## Information shown:

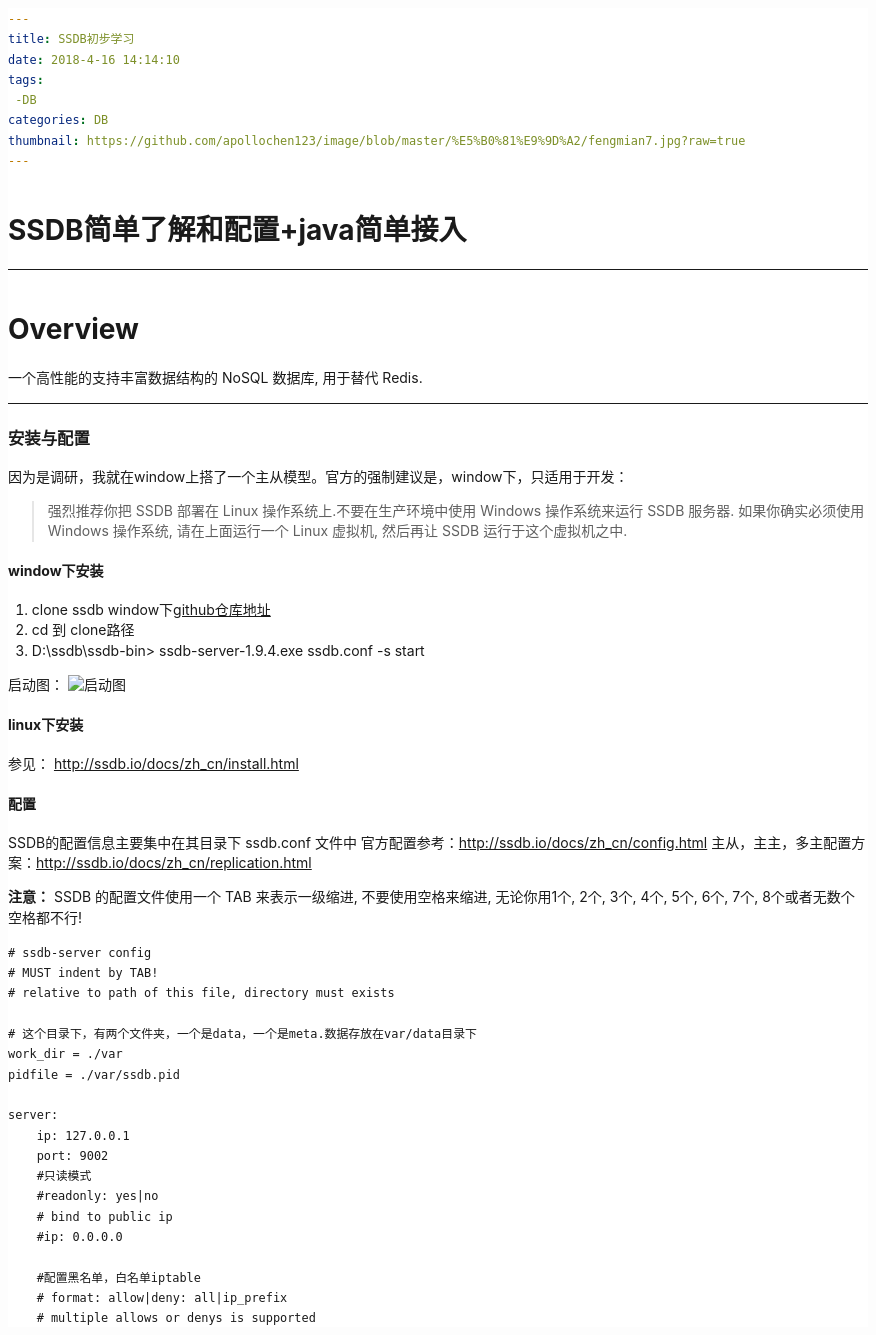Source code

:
 ```yaml
---
title: SSDB初步学习
date: 2018-4-16 14:14:10
tags:
 -DB
categories: DB
thumbnail: https://github.com/apollochen123/image/blob/master/%E5%B0%81%E9%9D%A2/fengmian7.jpg?raw=true
---
```


# SSDB简单了解和配置+java简单接入
-----
# Overview
一个高性能的支持丰富数据结构的 NoSQL 数据库, 用于替代 Redis.

-------------

### 安装与配置
因为是调研，我就在window上搭了一个主从模型。官方的强制建议是，window下，只适用于开发：
>强烈推荐你把 SSDB 部署在 Linux 操作系统上.不要在生产环境中使用 Windows 操作系统来运行 SSDB 服务器. 如果你确实必须使用 Windows 操作系统, 请在上面运行一个 Linux 虚拟机, 然后再让 SSDB 运行于这个虚拟机之中.

#### window下安装
1. clone ssdb window下[github仓库地址](https://github.com/ideawu/ssdb-bin)
2. cd 到 clone路径
3. D:\ssdb\ssdb-bin> ssdb-server-1.9.4.exe  ssdb.conf -s start

启动图：
![启动图](https://github.com/apollochen123/image/blob/master/SSDB/%E5%90%AF%E5%8A%A8%E5%9B%BE.png?raw=true)

#### linux下安装
参见：
http://ssdb.io/docs/zh_cn/install.html
#### 配置
SSDB的配置信息主要集中在其目录下 ssdb.conf 文件中
官方配置参考：http://ssdb.io/docs/zh_cn/config.html
主从，主主，多主配置方案：http://ssdb.io/docs/zh_cn/replication.html

**注意：** SSDB 的配置文件使用一个 TAB 来表示一级缩进, 不要使用空格来缩进, 无论你用1个, 2个, 3个, 4个, 5个, 6个, 7个, 8个或者无数个空格都不行!
```
# ssdb-server config
# MUST indent by TAB!
# relative to path of this file, directory must exists

# 这个目录下，有两个文件夹，一个是data，一个是meta.数据存放在var/data目录下
work_dir = ./var
pidfile = ./var/ssdb.pid

server:
    ip: 127.0.0.1
    port: 9002
    #只读模式
    #readonly: yes|no
	# bind to public ip
	#ip: 0.0.0.0

	#配置黑名单，白名单iptable
	# format: allow|deny: all|ip_prefix
	# multiple allows or denys is supported
```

## Exercise objective:
Without including any pictures, repeat the records above exactly.

## Answer:
Source code

:
 ```yaml
---
title: SSDB初步学习
date: 2018-4-16 14:14:10
tags:
 -DB
categories: DB
thumbnail: https://github.com/apollochen123/image/blob/master/%E5%B0%81%E9%9D%A2/fengmian7.jpg?raw=true
---
```


# SSDB简单了解和配置+java简单接入
-----
# Overview
一个高性能的支持丰富数据结构的 NoSQL 数据库, 用于替代 Redis.

-------------

### 安装与配置
因为是调研，我就在window上搭了一个主从模型。官方的强制建议是，window下，只适用于开发：
>强烈推荐你把 SSDB 部署在 Linux 操作系统上.不要在生产环境中使用 Windows 操作系统来运行 SSDB 服务器. 如果你确实必须使用 Windows 操作系统, 请在上面运行一个 Linux 虚拟机, 然后再让 SSDB 运行于这个虚拟机之中.

#### window下安装
1. clone ssdb window下[github仓库地址](https://github.com/ideawu/ssdb-bin)
2. cd 到 clone路径
3. D:\ssdb\ssdb-bin> ssdb-server-1.9.4.exe  ssdb.conf -s start

启动图：
![启动图](https://github.com/apollochen123/image/blob/master/SSDB/%E5%90%AF%E5%8A%A8%E5%9B%BE.png?raw=true)

#### linux下安装
参见：
http://ssdb.io/docs/zh_cn/install.html
#### 配置
SSDB的配置信息主要集中在其目录下 ssdb.conf 文件中
官方配置参考：http://ssdb.io/docs/zh_cn/config.html
主从，主主，多主配置方案：http://ssdb.io/docs/zh_cn/replication.html

**注意：** SSDB 的配置文件使用一个 TAB 来表示一级缩进, 不要使用空格来缩进, 无论你用1个, 2个, 3个, 4个, 5个, 6个, 7个, 8个或者无数个空格都不行!
```
# ssdb-server config
# MUST indent by TAB!
# relative to path of this file, directory must exists

# 这个目录下，有两个文件夹，一个是data，一个是meta.数据存放在var/data目录下
work_dir = ./var
pidfile = ./var/ssdb.pid

server:
    ip: 127.0.0.1
    port: 9002
    #只读模式
    #readonly: yes|no
	# bind to public ip
	#ip: 0.0.0.0

	#配置黑名单，白名单iptable
	# format: allow|deny: all|ip_prefix
	# multiple allows or denys is supported
```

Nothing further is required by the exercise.